I look at security technology as part of the “trust evidence” you need to meet your trust objectives in the digital world. For example, authenticating buying and selling organizations within a portal requires an initial registration process that could be in part manual as well as security technologies, such as passwords or digital certificates that will be used on an ongoing basis. Encryption replaces FedEx for protecting sensitive business documents.

By establishing trust objectives, you have a statement of what security means in a specific business context, which is increasingly important for corporate governance. Saying you thought your information was safe is no better a defense than saying you thought the company books were OK. A clear statement of trust objectives and the trust evidence you’ve used to meet these objectives lets employees, directors, stockholders and regulators decide if that’s good enough. Having 25,000 firewalls says nothing about how safe it is to do business with you other than you’ve made your firewall vendor incredibly happy and rich.

Breaking out of the Mold

Executive Circle: IT sometimes gets stuck in a particular pattern of thinking. How do you encourage enterprises to rise above their own limitations with regard to security implementations or guiding philosophies?

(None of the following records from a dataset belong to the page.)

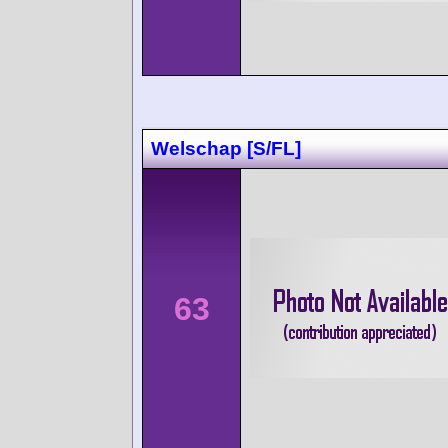
Welschap [S/FL]
63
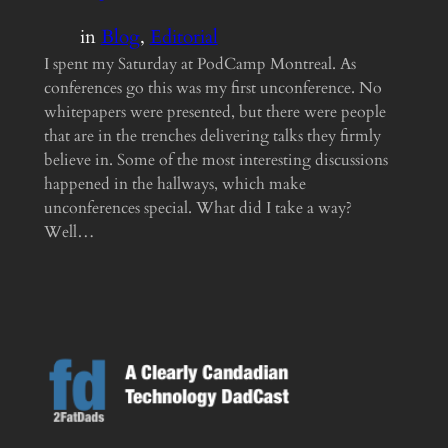
in
Blog
, 
Editorial
I spent my Saturday at PodCamp Montreal. As
conferences go this was my first unconference. No
whitepapers were presented, but there were people
that are in the trenches delivering talks they firmly
believe in. Some of the most interesting discussions
happened in the hallways, which make
unconferences special. What did I take a way?
Well…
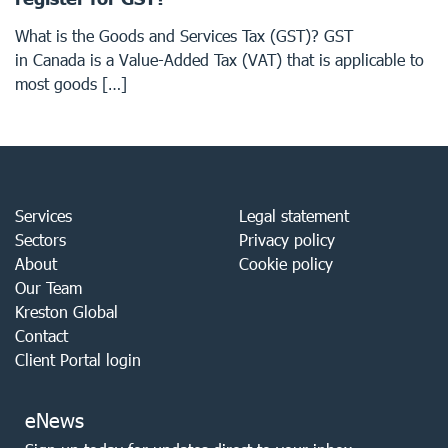
What is the Goods and Services Tax (GST)? GST
in Canada is a Value-Added Tax (VAT) that is applicable to
most goods […]
Services
Legal statement
Sectors
Privacy policy
About
Cookie policy
Our Team
Kreston Global
Contact
Client Portal login
eNews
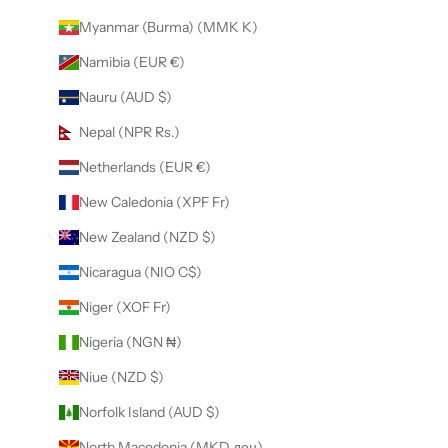
Myanmar (Burma) (MMK K)
Namibia (EUR €)
Nauru (AUD $)
Nepal (NPR Rs.)
Netherlands (EUR €)
New Caledonia (XPF Fr)
New Zealand (NZD $)
Nicaragua (NIO C$)
Niger (XOF Fr)
Nigeria (NGN ₦)
Niue (NZD $)
Norfolk Island (AUD $)
North Macedonia (MKD ден)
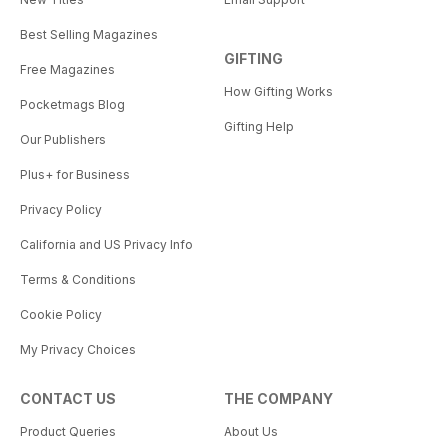
Best Selling Magazines
GIFTING
Free Magazines
How Gifting Works
Pocketmags Blog
Gifting Help
Our Publishers
Plus+ for Business
Privacy Policy
California and US Privacy Info
Terms & Conditions
Cookie Policy
My Privacy Choices
CONTACT US
THE COMPANY
Product Queries
About Us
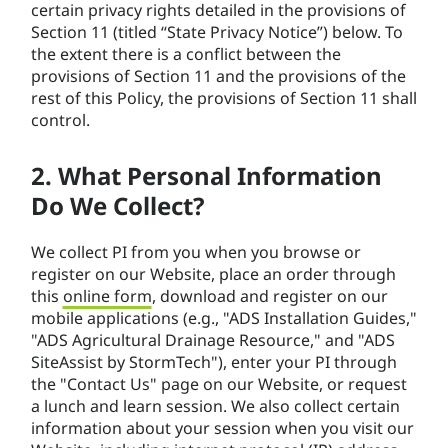
certain privacy rights detailed in the provisions of
Section 11 (titled “State Privacy Notice”) below. To
the extent there is a conflict between the
provisions of Section 11 and the provisions of the
rest of this Policy, the provisions of Section 11 shall
control.
2. What Personal Information
Do We Collect?
We collect PI from you when you browse or
register on our Website, place an order through
this
online form
, download and register on our
mobile applications (e.g., "ADS Installation Guides,"
"ADS Agricultural Drainage Resource," and "ADS
SiteAssist by StormTech"), enter your PI through
the "Contact Us" page on our Website, or request
a lunch and learn session. We also collect certain
information about your session when you visit our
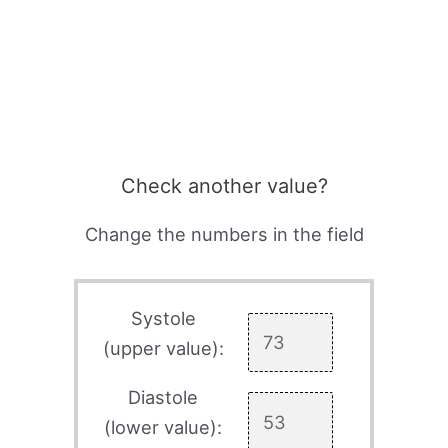
Check another value?
Change the numbers in the field
Systole
(upper value):
Diastole
(lower value):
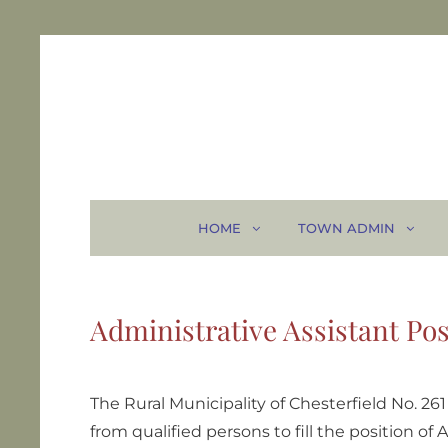
HOME
TOWN ADMIN
Administrative Assistant Pos
The Rural Municipality of Chesterfield No. 26
from qualified persons to fill the position of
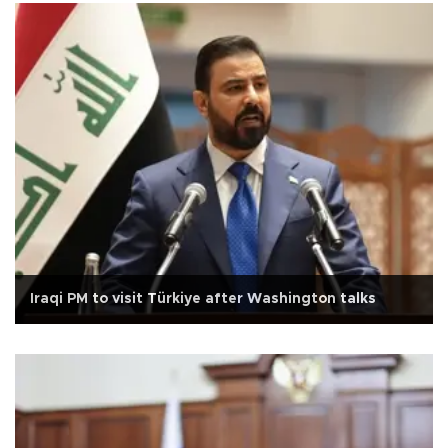
Iraqi PM to visit Türkiye after Washington talks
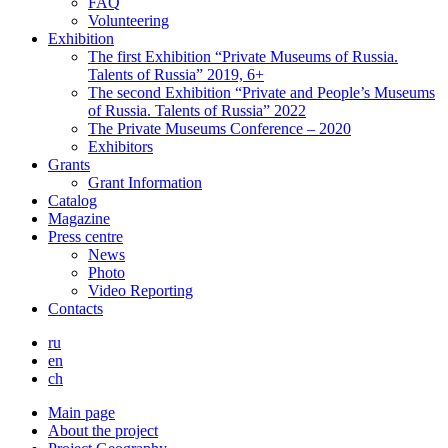
FAQ
Volunteering
Exhibition
The first Exhibition “Private Museums of Russia.
Talents of Russia” 2019, 6+
The second Exhibition “Private and People’s Museums
of Russia. Talents of Russia” 2022
The Private Museums Conference – 2020
Exhibitors
Grants
Grant Information
Catalog
Magazine
Press centre
News
Photo
Video Reporting
Contacts
ru
en
ch
Main page
About the project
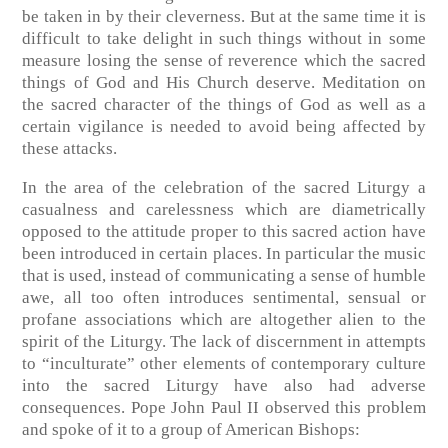
be taken in by their cleverness. But at the same time it is
difficult to take delight in such things without in some
measure losing the sense of reverence which the sacred
things of God and His Church deserve. Meditation on
the sacred character of the things of God as well as a
certain vigilance is needed to avoid being affected by
these attacks.
In the area of the celebration of the sacred Liturgy a
casualness and carelessness which are diametrically
opposed to the attitude proper to this sacred action have
been introduced in certain places. In particular the music
that is used, instead of communicating a sense of humble
awe, all too often introduces sentimental, sensual or
profane associations which are altogether alien to the
spirit of the Liturgy. The lack of discernment in attempts
to “inculturate” other elements of contemporary culture
into the sacred Liturgy have also had adverse
consequences. Pope John Paul II observed this problem
and spoke of it to a group of American Bishops:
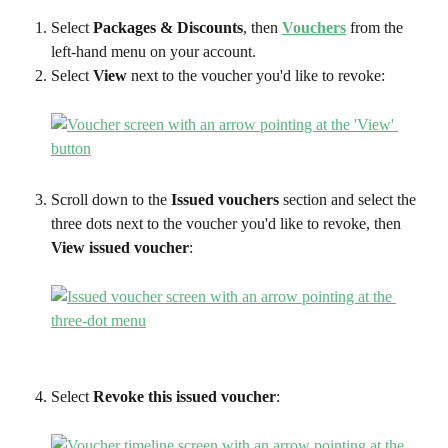
Select 
Packages & Discounts
, then 
Vouchers
 from the 
left-hand menu on your account.
Select 
View
 next to the voucher you'd like to revoke:
Scroll down to the 
Issued vouchers
 section and select the 
three dots next to the voucher you'd like to revoke, then 
View issued voucher
:
Select 
Revoke this issued voucher
:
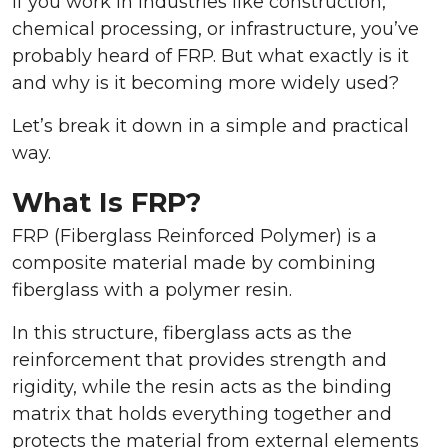
If you work in industries like construction,
chemical processing, or infrastructure, you’ve
probably heard of FRP. But what exactly is it
and why is it becoming more widely used?
Let’s break it down in a simple and practical
way.
What Is FRP?
FRP (Fiberglass Reinforced Polymer) is a
composite material made by combining
fiberglass with a polymer resin.
In this structure, fiberglass acts as the
reinforcement that provides strength and
rigidity, while the resin acts as the binding
matrix that holds everything together and
protects the material from external elements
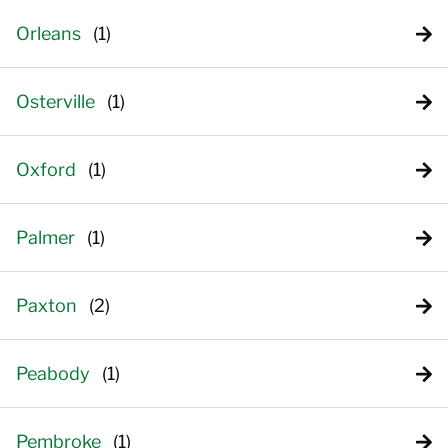
Orleans
Osterville
Oxford
Palmer
Paxton
Peabody
Pembroke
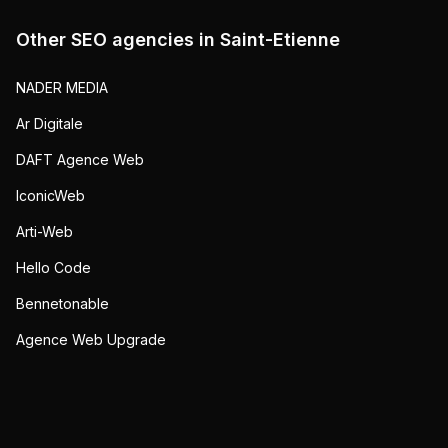
Other SEO agencies in
Saint-Etienne
NADER MEDIA
Ar Digitale
DAFT Agence Web
IconicWeb
Arti-Web
Hello Code
Bennetonable
Agence Web Upgrade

Parenty: A perception among many non-IT business folks is that information security is too complex to understand so it’s not worth trying to understand it. That perception is wrong and dangerous, because the people responsible for the success of the business have washed their hands of its decision-making.

Yes, the CIO needs to be more business-like and less technology-minded. But the people who make security technology selections are often much lower down the food chain within the IT department. If they don’t have a business focus, the IT department will come up with a technology solution that doesn’t fit the organization, because they didn’t know better. They will end up spending a whole bunch of money and creating a lot of resentment.

There are two keys to success. The first is for non-IT management to step up to their responsibility to make security decisions. The second is for IT staff to keep in mind the business problem they are trying to solve and not just the security technology they use.

Terry Sweeney is a Los Angeles–based writer and editor who has covered telecommunications, networking and the Internet for more than 20 years.